= Billing and settlement plan =

Electronic billing system for the aviation industry

A billing and settlement plan (BSP) (also known as "Bank Settlement Plan") business process is an electronic billing system designed to facilitate the flow of data and funds between travel agencies and airlines. The advantage of such an intermediary organization is that instead of each travel agency having an individual relationship with each airline, all of the information is consolidated through the BSP.

== Overview ==
BSP's are organized on a local basis, usually one per country. However, there are some BSP's, which cover more than one country (for example, the Nordics). The International Air Transport Association states that at the close of 2009, there were 86 BSP's covering more than 160 countries worldwide, while at the close of 2011, there were 88 BSPs, covering 176 countries and territories serving about 400 airlines, with gross sales processed amounting to US$249 billion.

Travel agents are usually required to be accredited by either Airlines Reporting Corporation (ARC), when they are located in the US, or BSP outside of the US, in order to issue airline reservations through GDS.

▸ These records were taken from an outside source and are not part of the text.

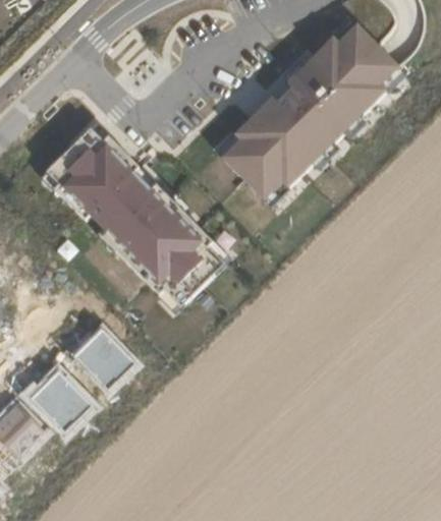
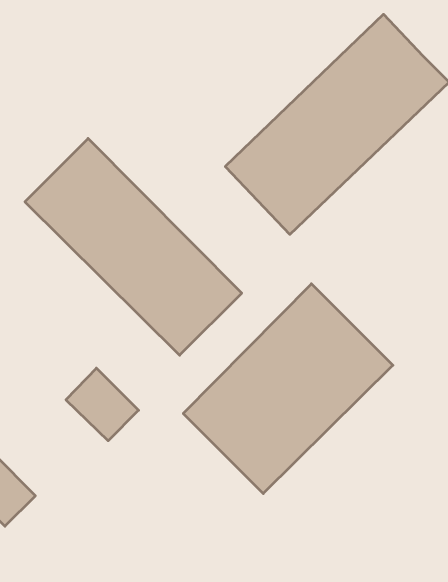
building: none -> [183,284,393,494]
building: [25,366,89,429] -> none

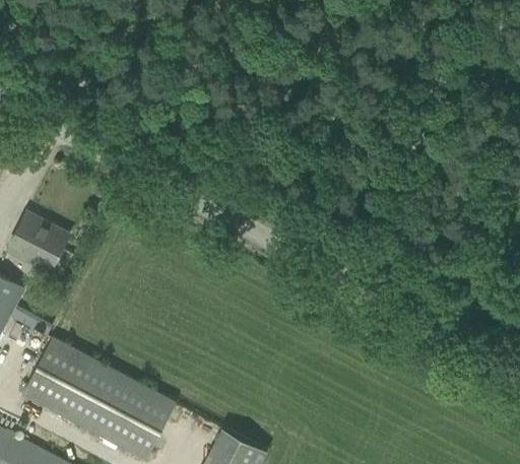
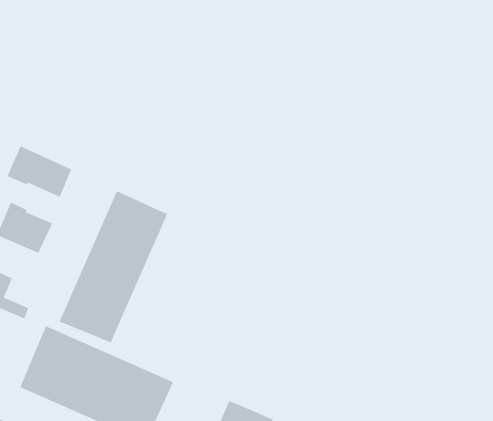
building: none -> [6,145,72,198]
building: none -> [59,190,168,343]

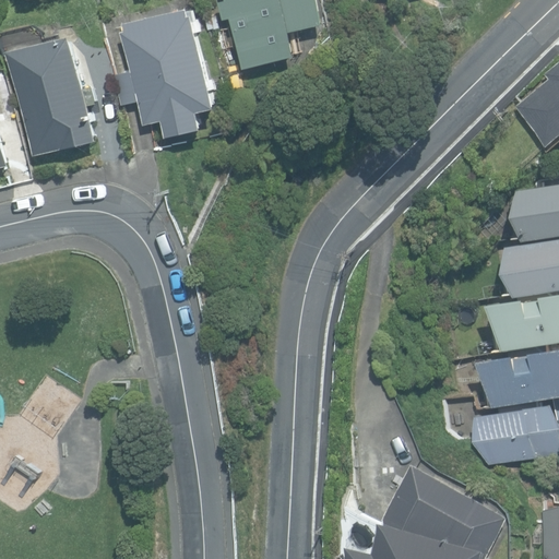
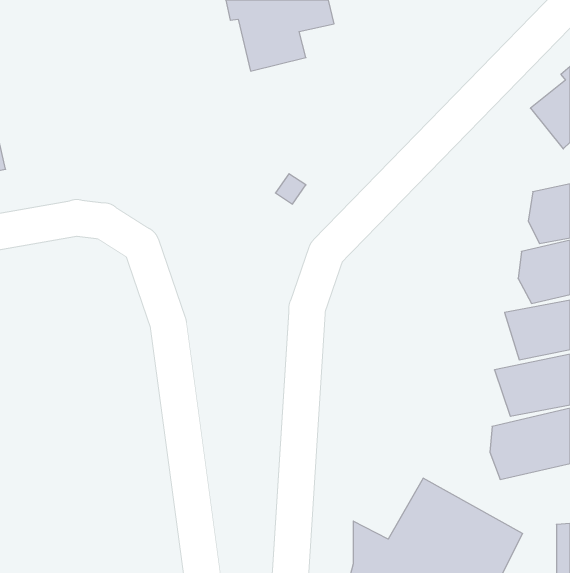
building: [112,10,214,139] -> none
building: [8,39,96,157] -> none

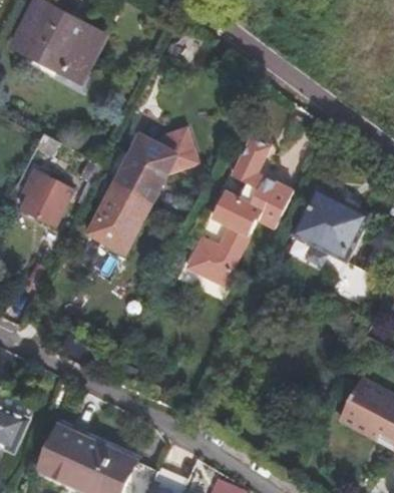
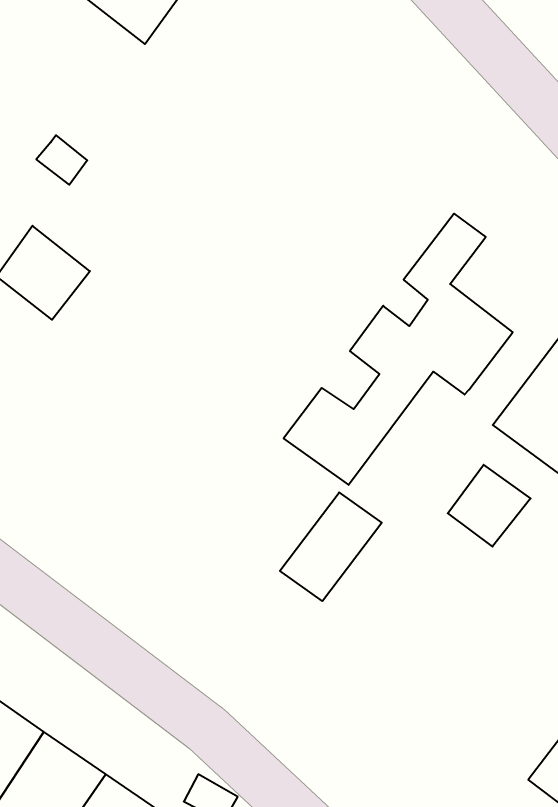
building: [89,130,198,255] -> none
building: none -> [448,465,531,547]
building: none -> [280,492,382,601]

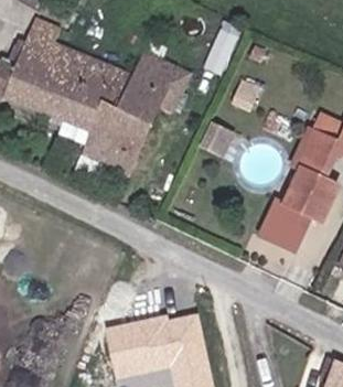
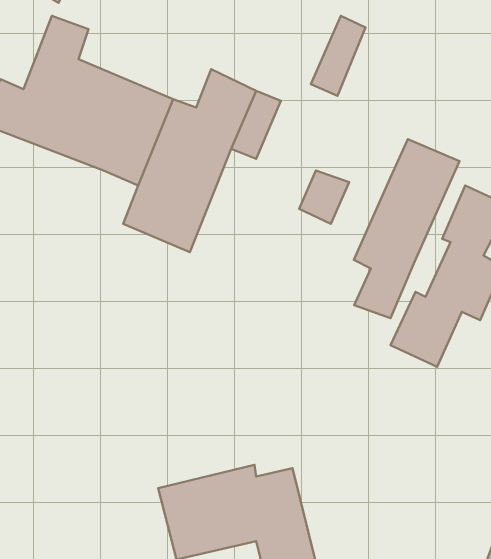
building: none -> [354,139,460,318]

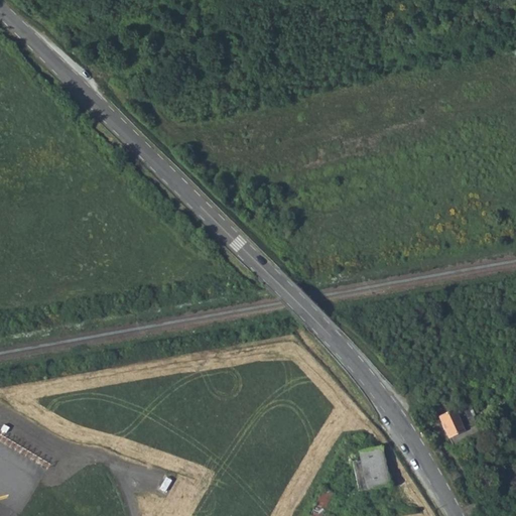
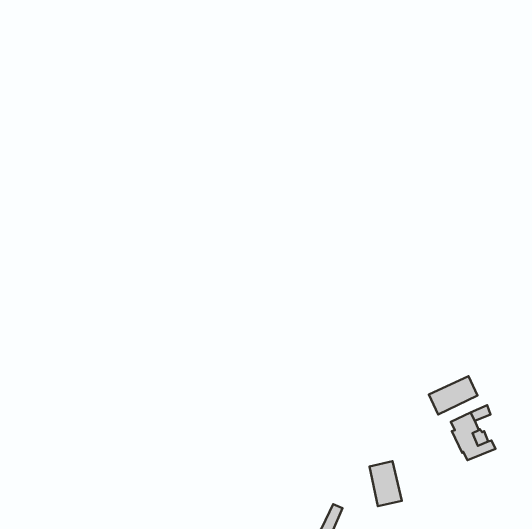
building: none -> [429,376,477,414]

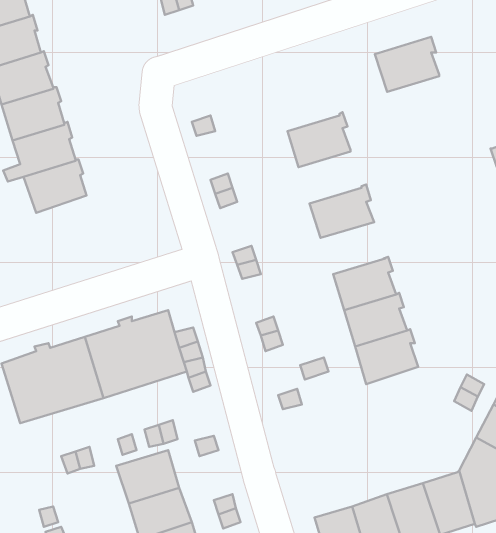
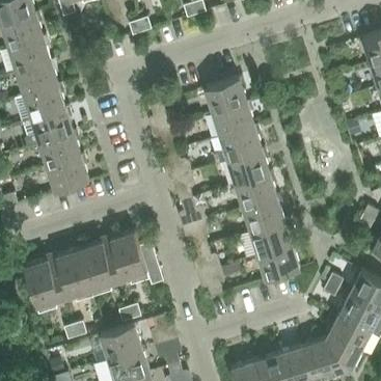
building: [375,37,439,92] -> [205,77,247,113]
building: none -> [220,126,262,161]
building: none -> [47,155,88,192]
building: none -> [235,172,277,208]

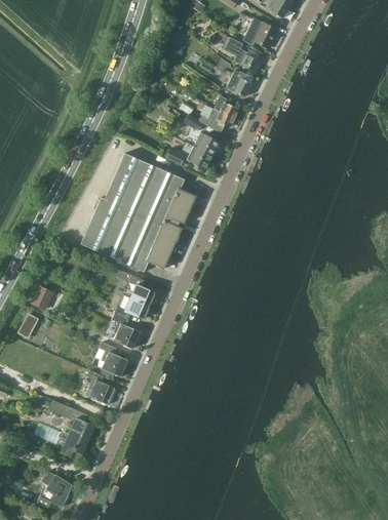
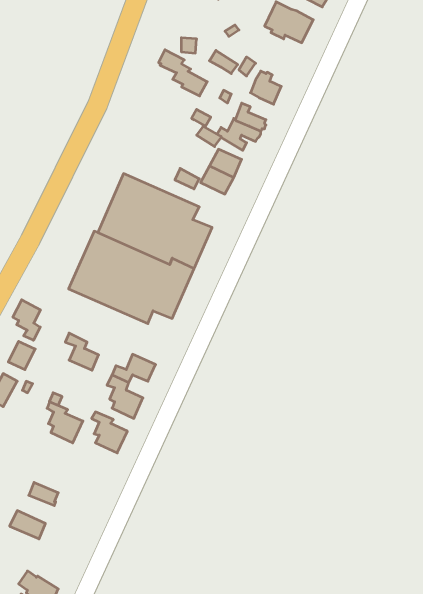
building: [222,37,261,74] -> [159,50,207,96]
building: none -> [13,300,40,340]
building: [128,276,155,306] -> [65,333,99,370]
building: [86,372,115,405] -> [47,402,83,443]
building: [61,417,95,457] -> none

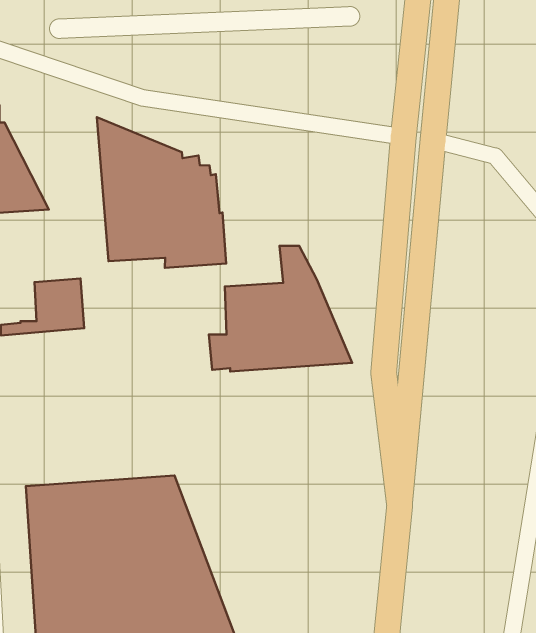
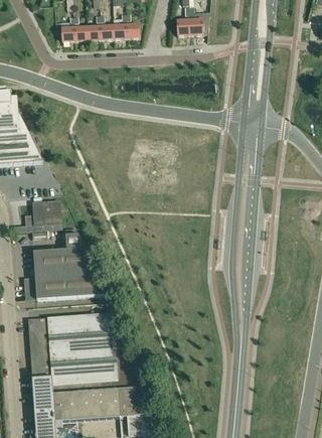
building: [97,117,226,268] -> none
building: [209,246,352,372] -> [24,228,106,299]

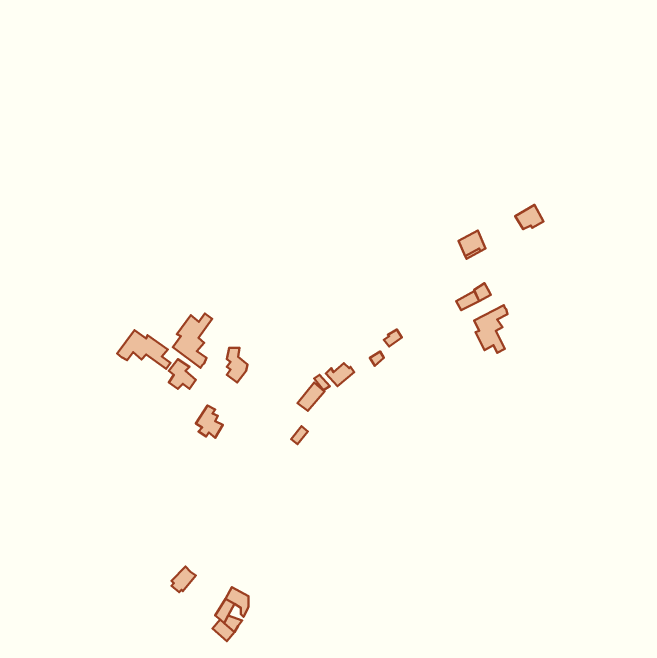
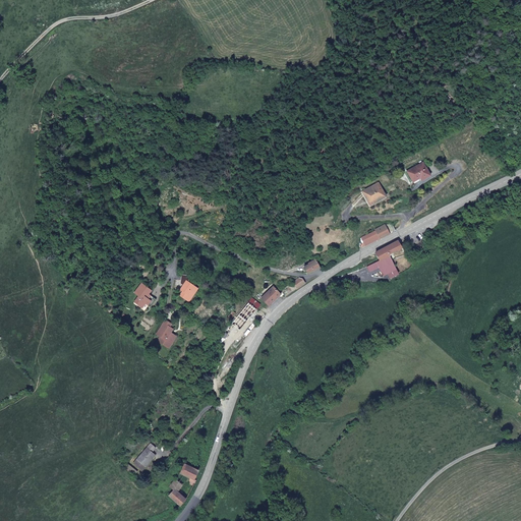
building: [173,314,212,368] -> none
building: [117,330,171,369] -> none

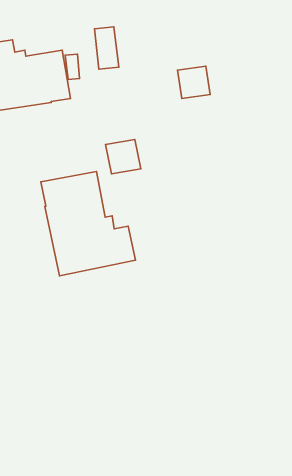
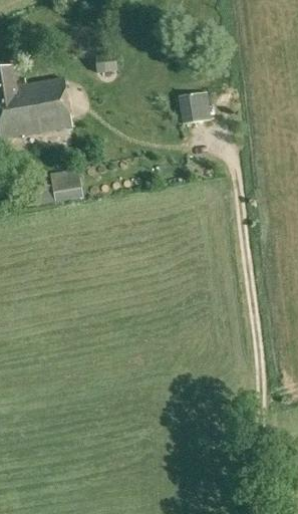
building: [105,139,141,174] -> [49,168,84,202]
building: [41,171,135,276] -> none

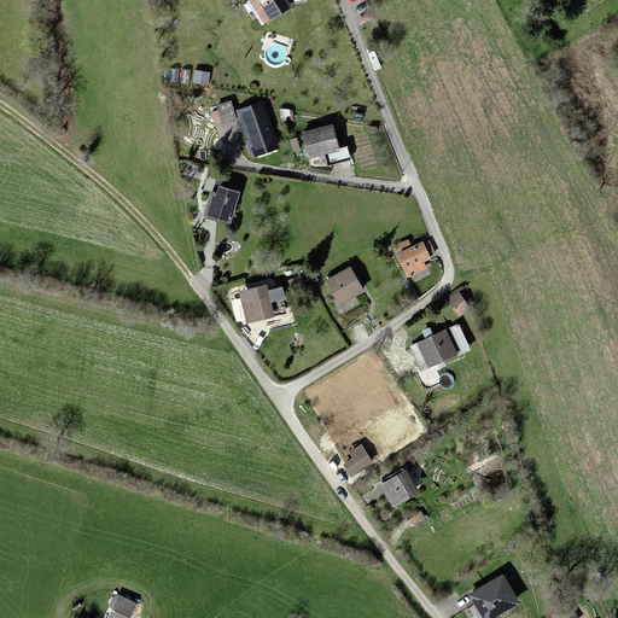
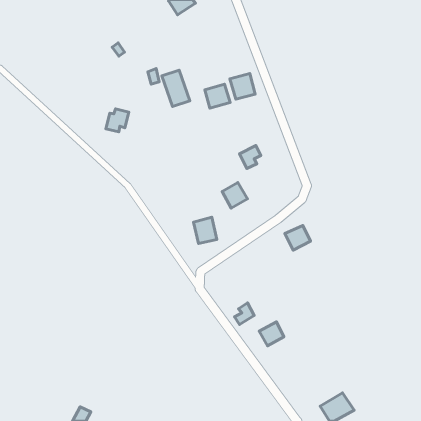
building: none -> [230,73,255,99]
building: [204,186,238,220] -> [106,109,129,132]
building: [398,241,430,275] -> [239,146,261,169]
building: [240,284,274,322] -> [194,217,217,244]

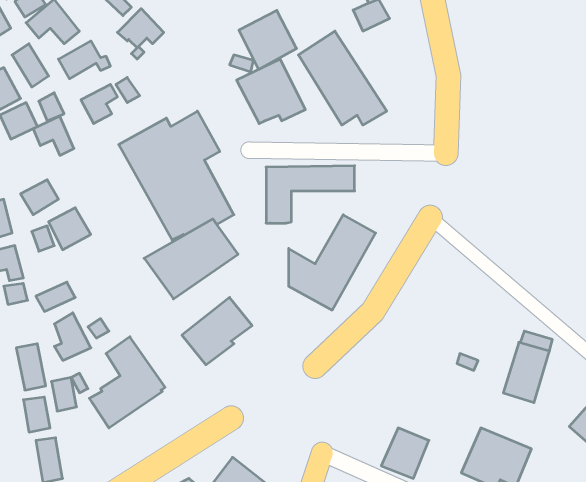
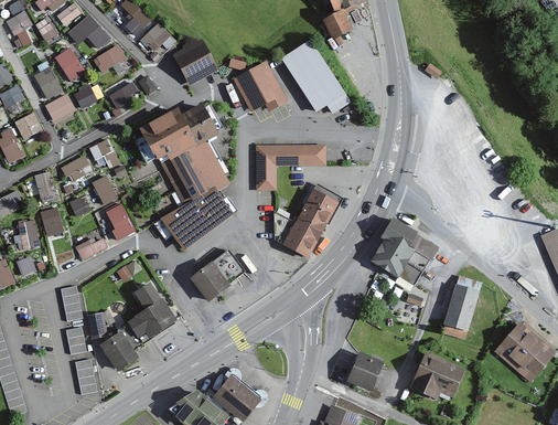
building: [239,10,297,69] -> [173,39,218,85]
building: [33,116,74,155] -> [88,138,120,169]
building: none -> [369,216,439,285]
building: [54,313,91,360] -> [107,204,136,242]
building: none -> [99,331,137,371]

== Reporting and remittance process ==
Under the BSP model, accredited agents report ticket sales and refunds through a single reporting process and remit one net amount to a central point rather than settling separately with each airline.

The BSP Manual for Agents describes the process as periodic billing and remittance. For each billing period, agents receive a BSP billing covering sales, refunds, and adjustment transactions, and the resulting net amount due is settled on the remittance date set by the BSP calendar.